The G7's B3W initiative will redouble Beijing's resolve to win European firms for BRI projects. But, says Juliana Bouchaud, tensions with the EU suggest its chances of success are modest.
China's Belt and Road Initiative (BRI) is a symbol of its economic and political power, but Beijing is still struggling to convince the world of its worth. The G7's endorsement of the “Build Back Better World” (B3W) partnership as a “democratic alternative” to BRI appears to have stoked China's anxiety. After Italy's foreign minister Luigi di Miao in late June spoke with his Chinese counterpart Wang Yi, Beijing underlined Italy's willingness to promote the BRI and encourage European firms to help build it (through so-called third-party market agreements) – assertions conspicuously absent from the Italian readout of the exchange.
China will increase efforts to engage European firms in the BRI
While Chinese state media portrayed Beijing's version of events as a sign of European pragmatism towards economic cooperation with China (and of the USA's failure to fully unite Europe behind B3W), Italian official sources said the sensitive topic of BRI had been deliberately left off the agenda. Either way, Beijing's wish to address this underused instrument of third-party market agreements is evidence that it remains a priority for China. Faced with the possibility of the US rallying European G7 partners under the banner of the B3W partnership, China will double down on its effort to engage European firms in the BRI.
China presented the concept of third-party market cooperation in 2015 to address criticism of the poor quality of BRI projects and their exclusion of foreign firms. The “triple win” model (三方共赢), as Chinese policymakers call it, is meant to pool the industrial capacity of Chinese enterprises with the technological expertise of companies from developed economies to meet the infrastructure needs of developing nations. Following a Franco-Chinese Joint Statement on Third-Party Market Cooperation in March 2015, 13 other developed countries (half of them from the EU) signed similar agreements (see table).

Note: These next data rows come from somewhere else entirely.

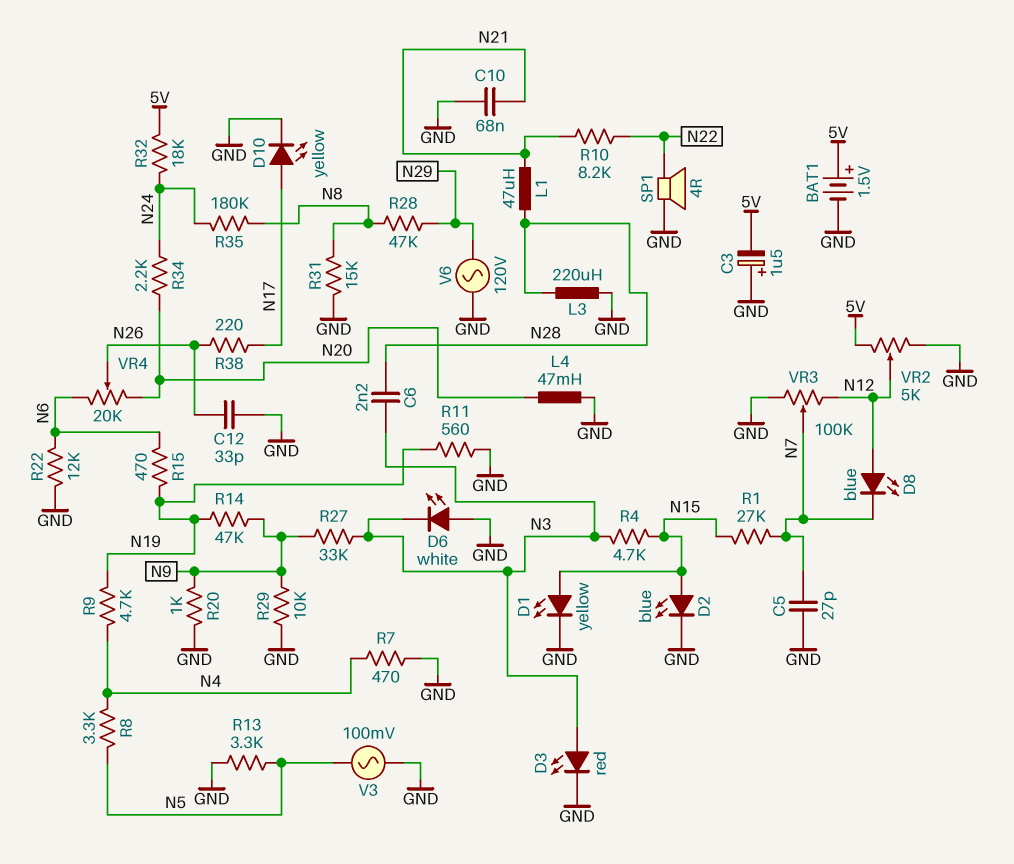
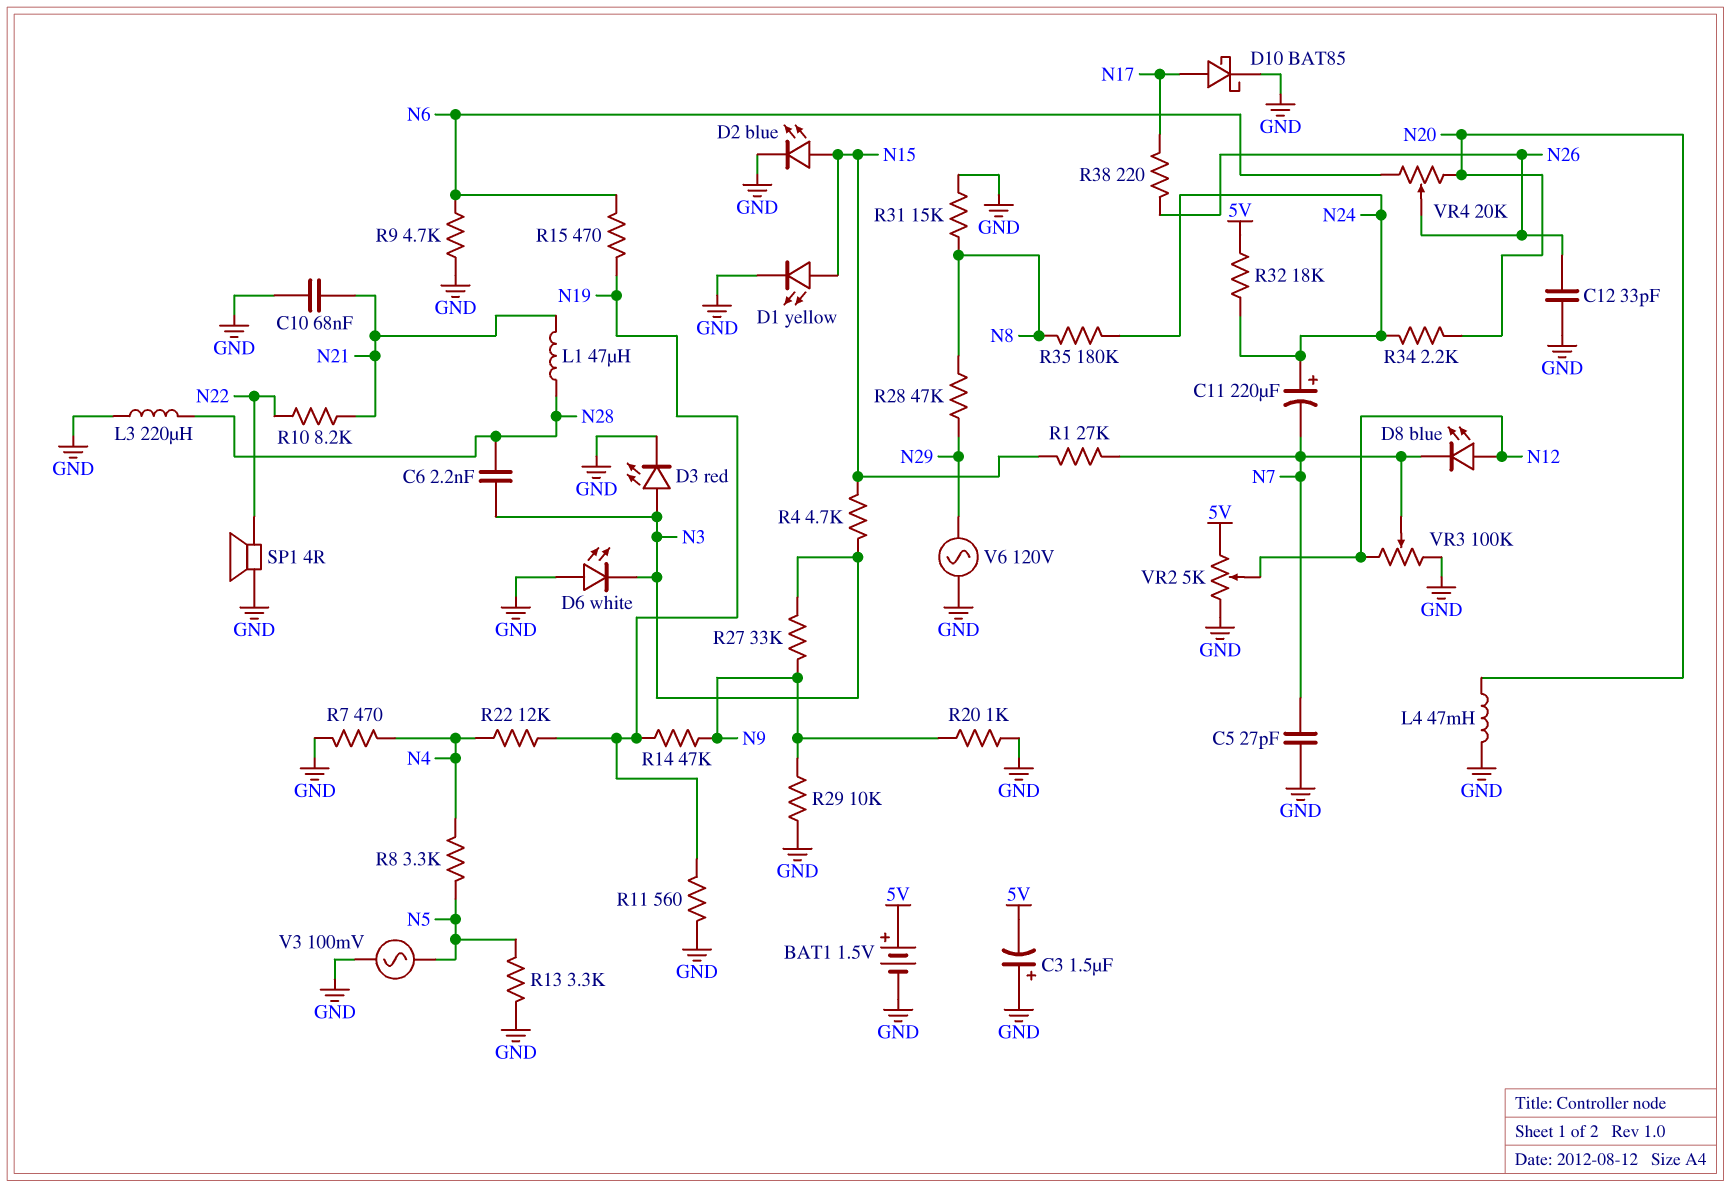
C11: none -> 220uF (plus N24, minus N7)
D10: LED yellow (A N17, K GND) -> schottky BAT85 (A N17, K GND)
R9: 4.7k (N4, N19) -> 4.7k (GND, N6)
R22: 12k (GND, N6) -> 12k (N4, N19)

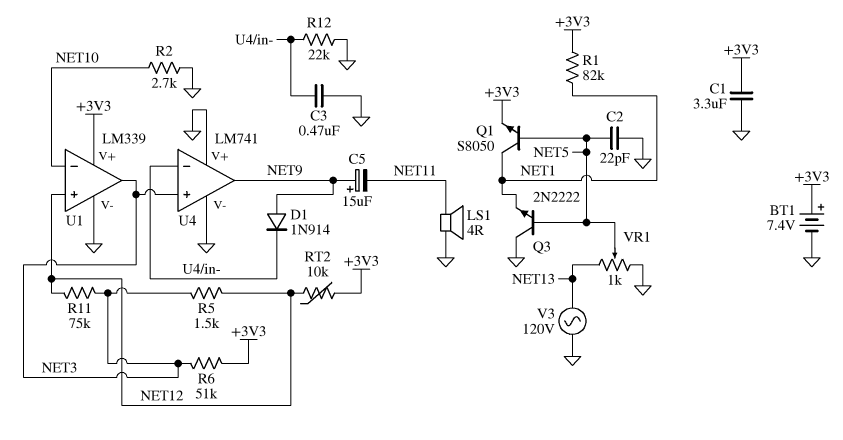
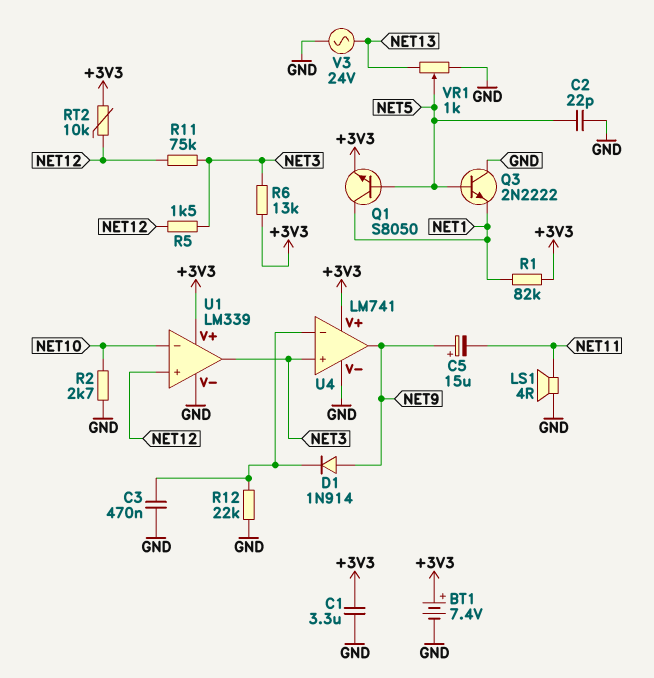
R6: 51k (+3V3, NET3) -> 13k (+3V3, NET3)
U4 pin V+: GND -> +3V3
V3: AC 120V (GND, NET13) -> AC 24V (GND, NET13)

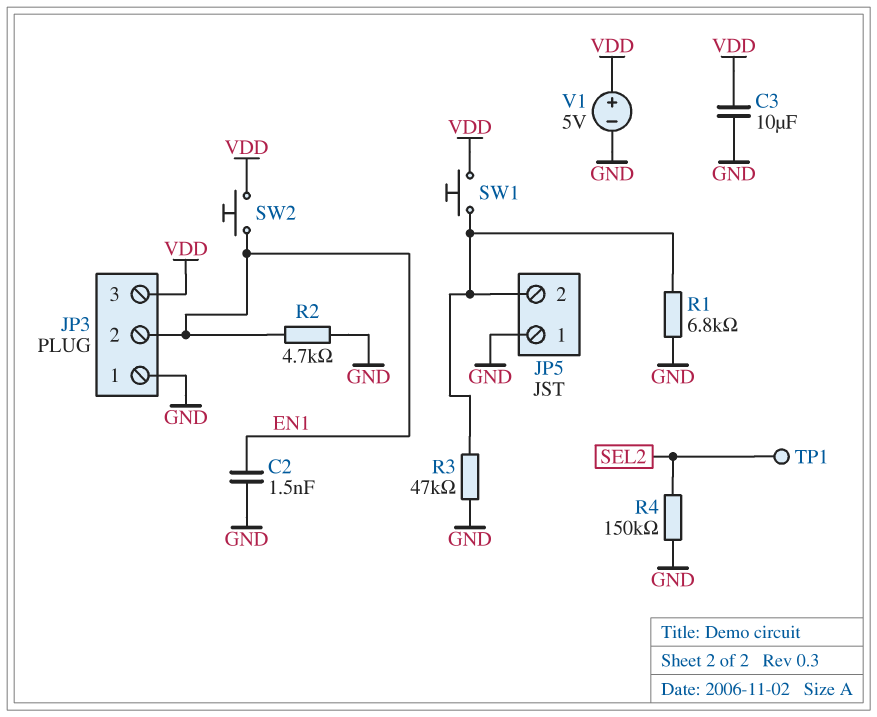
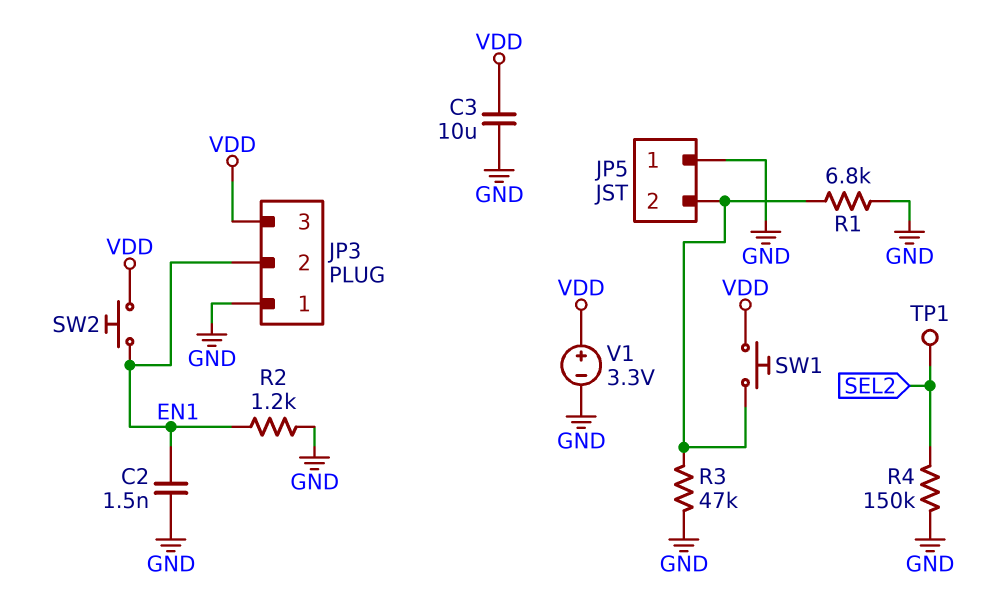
R2: 4.7k (EN1, GND) -> 1.2k (EN1, GND)
V1: 5V (plus VDD, minus GND) -> 3.3V (plus VDD, minus GND)

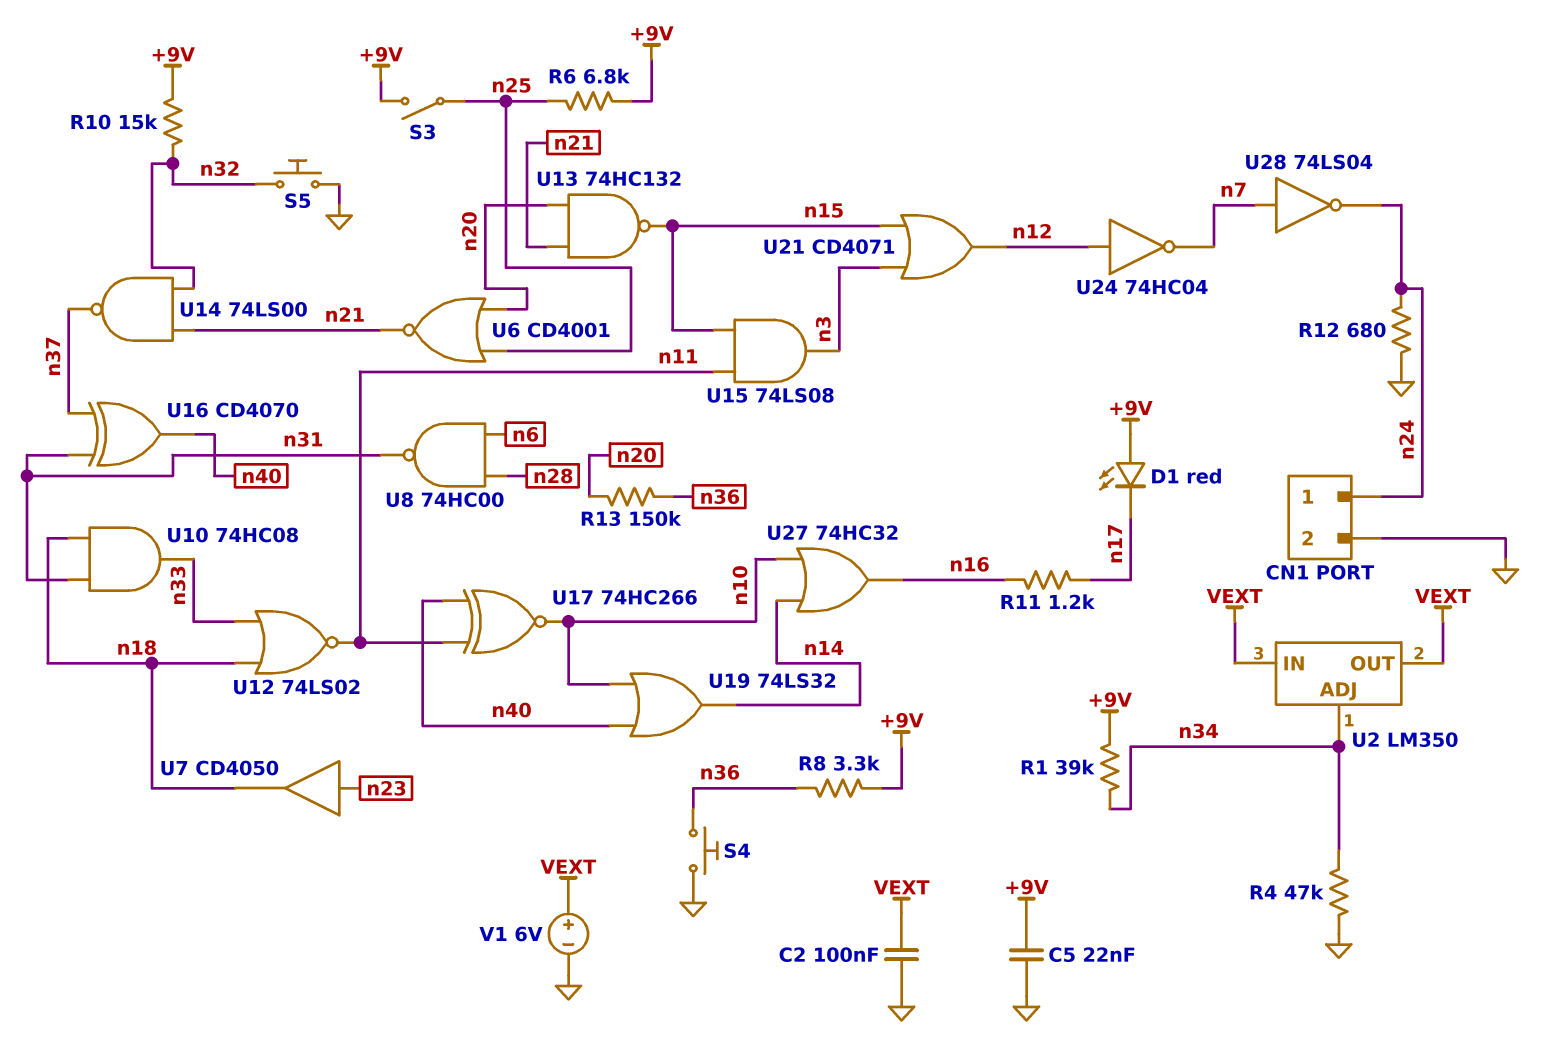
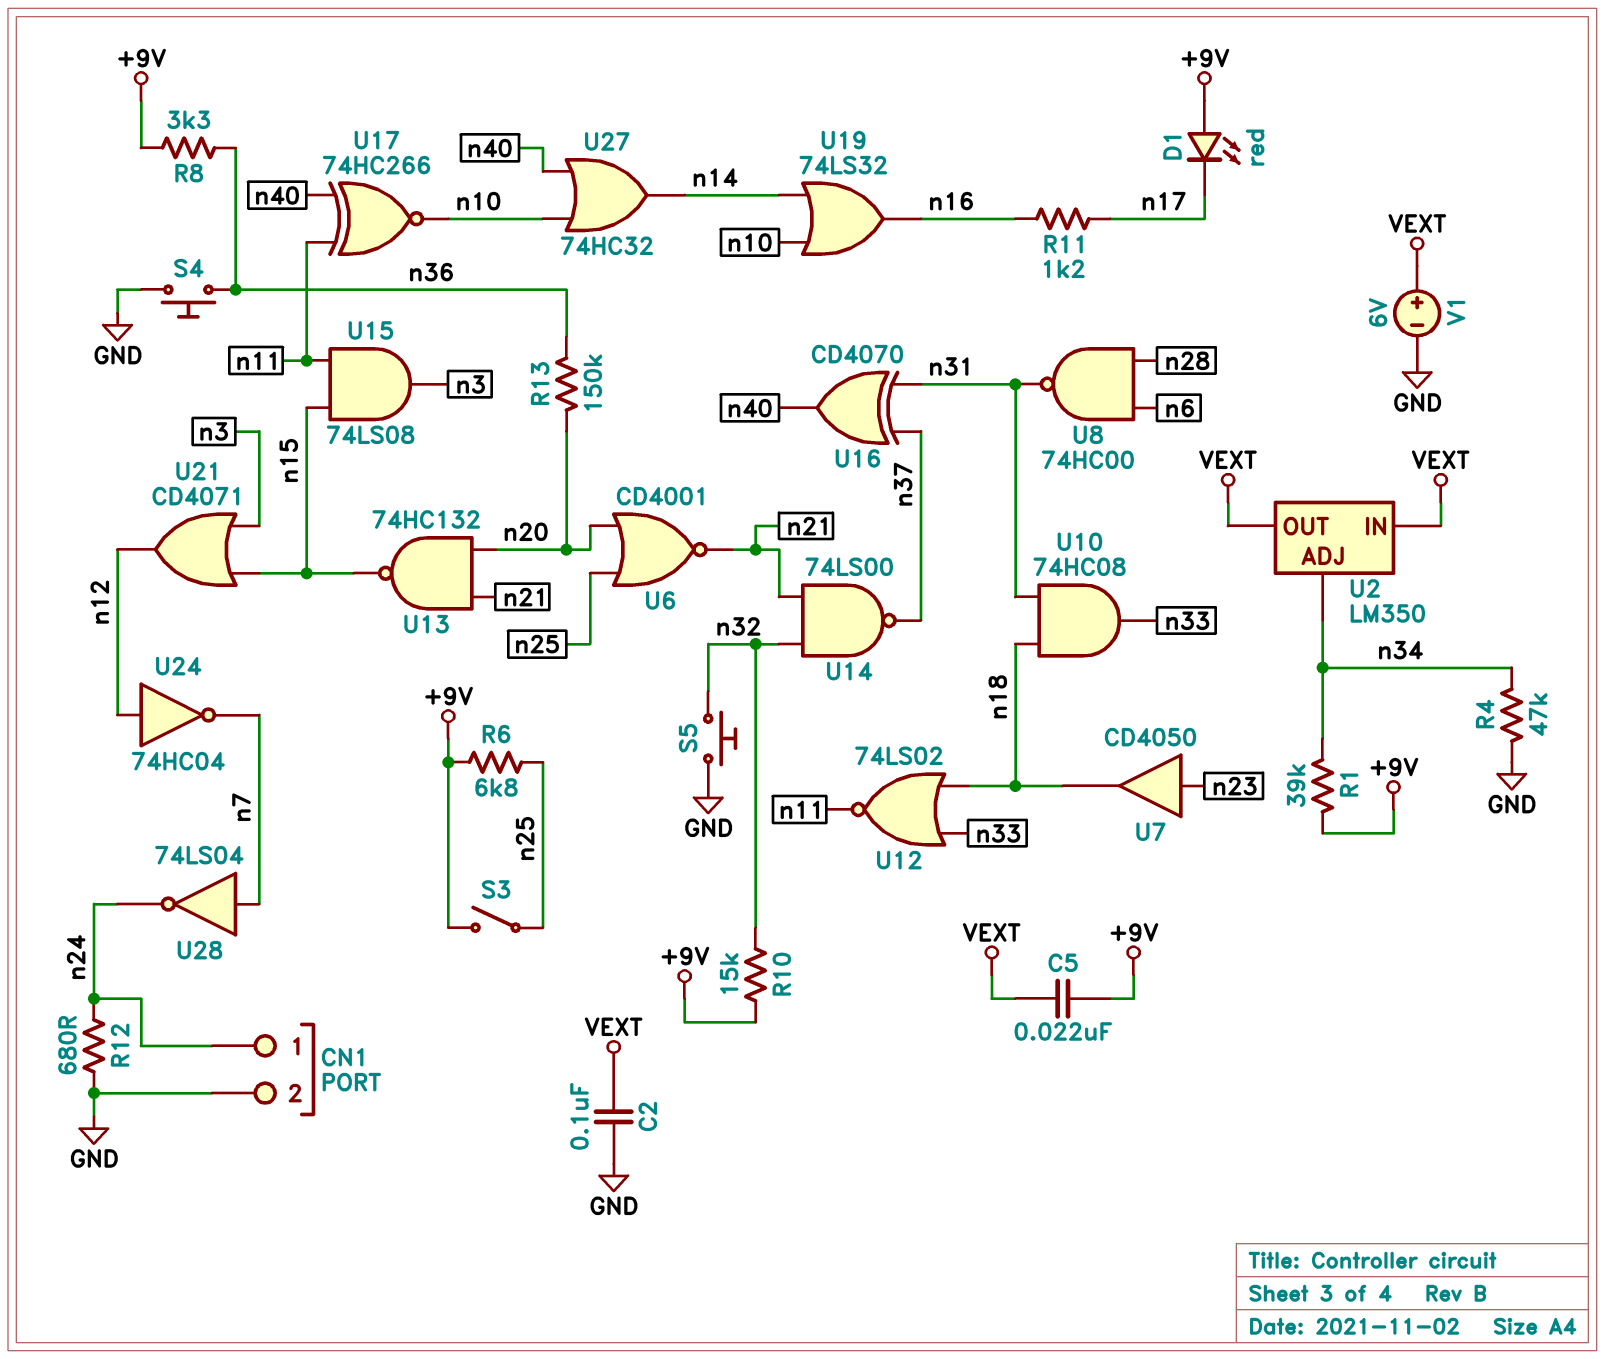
C5: 22nF (+9V, GND) -> 22nF (+9V, VEXT)
U19: OR 74LS32 (in n10, in n40, out n14) -> OR 74LS32 (in n10, in n14, out n16)
U27: OR 74HC32 (in n10, in n14, out n16) -> OR 74HC32 (in n10, in n40, out n14)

Touted as a “1+1+1>3” model which would benefit all parties, China in particular stands to gain a lot. Beyond the symbolic value of cooperating with European companies, it would allow Chinese enterprises to gain experience in standards compliance, project management, technology and so on. It would help to address criticism of the BRI's lack of transparency, quality and financial sustainability, and over time fulfil Beijing's more ambitious goals, namely transitioning to more mature markets and promoting Chinese standards. Involving third parties also promises new sources of credit and less risk for Chinese investors.
Third-party market cooperation projects remain an exception
For European signatories, the MOUs held the promise of selective cooperation – rather than full political endorsement or confrontation – and of their companies engaging with Chinese counterparts on a more level playing field. But the apparent shared enthusiasm for such agreements failed to translate into concrete projects. Despite the creation of cooperation mechanisms and dedicated joint funds (see table), third-party market cooperation projects remain an exception, suggesting that working together proved much harder than hoped.
The Center for Strategic and International Studies' Reconnecting Asia Project said in 2018 that only 3.4 percent of all the BRI projects it tracks across Eurasia involved third-party companies. The European Chamber of Commerce in China in 2020 confirmed this trend, reporting a “profound lack” of participation by European businesses – only 20 of 132 surveyed members had bid on BRI-related projects. Non-EU signatories seem to have had similar experiences – for example, there has been no movement on 50-odd Memoranda of Cooperation signed following the Japan-China Forum on Third Country Business Cooperation in 2018.
Given such lack of success, potential European and Chinese partners would be excused for seeing no further opportunities. After all, the BRI is about much more than infrastructure contracts – it is about Beijing's international self-projection by delivering its vision of global public goods, so the chances of the BRI ever becoming a truly multilateral initiative were always slim. But a number of recent decisions in Beijing suggest that at least China will continue to pursue third-party market agreements – and that the B3W initiative will, if anything, make it more determined to snatch success from the jaws of failure in this field.